→ **PASSAGE FOR REVIEW**:
--- START ---

Washington Post’s Guide on Where to pick up Thanksgiving dessert

Hosting for Thanksgiving is a balancing act. You have to get the house in order, make sure that everyone’s special diet is accommodated, remain gracious and pull off a picture-perfect feast. Spare yourself the extra anxiety by picking up dessert from one of these Washington-area bakeries or restaurants, listed in alphabetical order. Consider them your sweet reward.

A Better Choice Bakery

This gluten-free vendor offers several nine-inch pies, including pecan ($17), brownie-bottom pecan ($19), pumpkin ($15) and vegan pumpkin ($22). Place orders by phone, at the bakery or online. Pick up at the bakery, the Pike Central Farm Market (Saturday, 9 a.m.–2 p.m., 11806 Rockville Pike, Rockville) or the Bethesda Central Farm Market (Sunday, 9 a.m.-1 p.m., 7600 Arlington Blvd., Bethesda). Order by Nov. 14 for delivery at a weekend market.

--- END ---

→ **EXTRACTED RECORDS**:

--- START ---

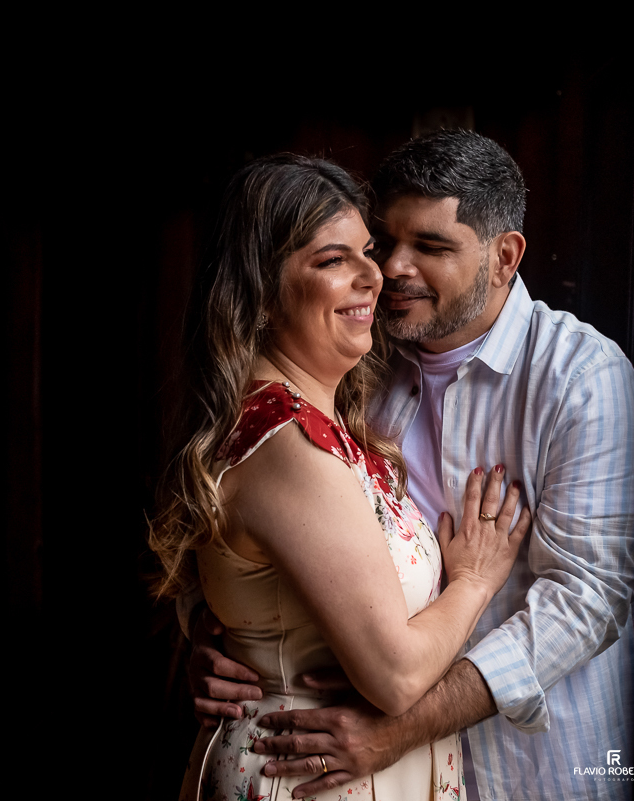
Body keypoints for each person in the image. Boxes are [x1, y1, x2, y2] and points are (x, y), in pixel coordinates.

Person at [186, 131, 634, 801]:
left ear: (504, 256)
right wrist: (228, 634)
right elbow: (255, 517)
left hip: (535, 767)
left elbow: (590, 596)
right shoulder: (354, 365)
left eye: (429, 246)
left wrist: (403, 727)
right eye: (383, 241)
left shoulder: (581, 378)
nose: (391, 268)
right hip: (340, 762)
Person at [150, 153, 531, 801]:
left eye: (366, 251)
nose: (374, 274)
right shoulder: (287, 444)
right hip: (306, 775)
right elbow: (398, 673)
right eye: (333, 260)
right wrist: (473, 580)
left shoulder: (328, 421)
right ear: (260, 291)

--- END ---

→ **DIRECTIONS**: Transcribe the Thanksgiving dessert guide, beginning at the words "This gluten-free vendor" and stopping after "a weekend market.". You won't need the lines for this.

→ **ANSWER TO THIS TASK**:
This gluten-free vendor offers several nine-inch pies, including pecan ($17), brownie-bottom pecan ($19), pumpkin ($15) and vegan pumpkin ($22). Place orders by phone, at the bakery or online. Pick up at the bakery, the Pike Central Farm Market (Saturday, 9 a.m.–2 p.m., 11806 Rockville Pike, Rockville) or the Bethesda Central Farm Market (Sunday, 9 a.m.-1 p.m., 7600 Arlington Blvd., Bethesda). Order by Nov. 14 for delivery at a weekend market.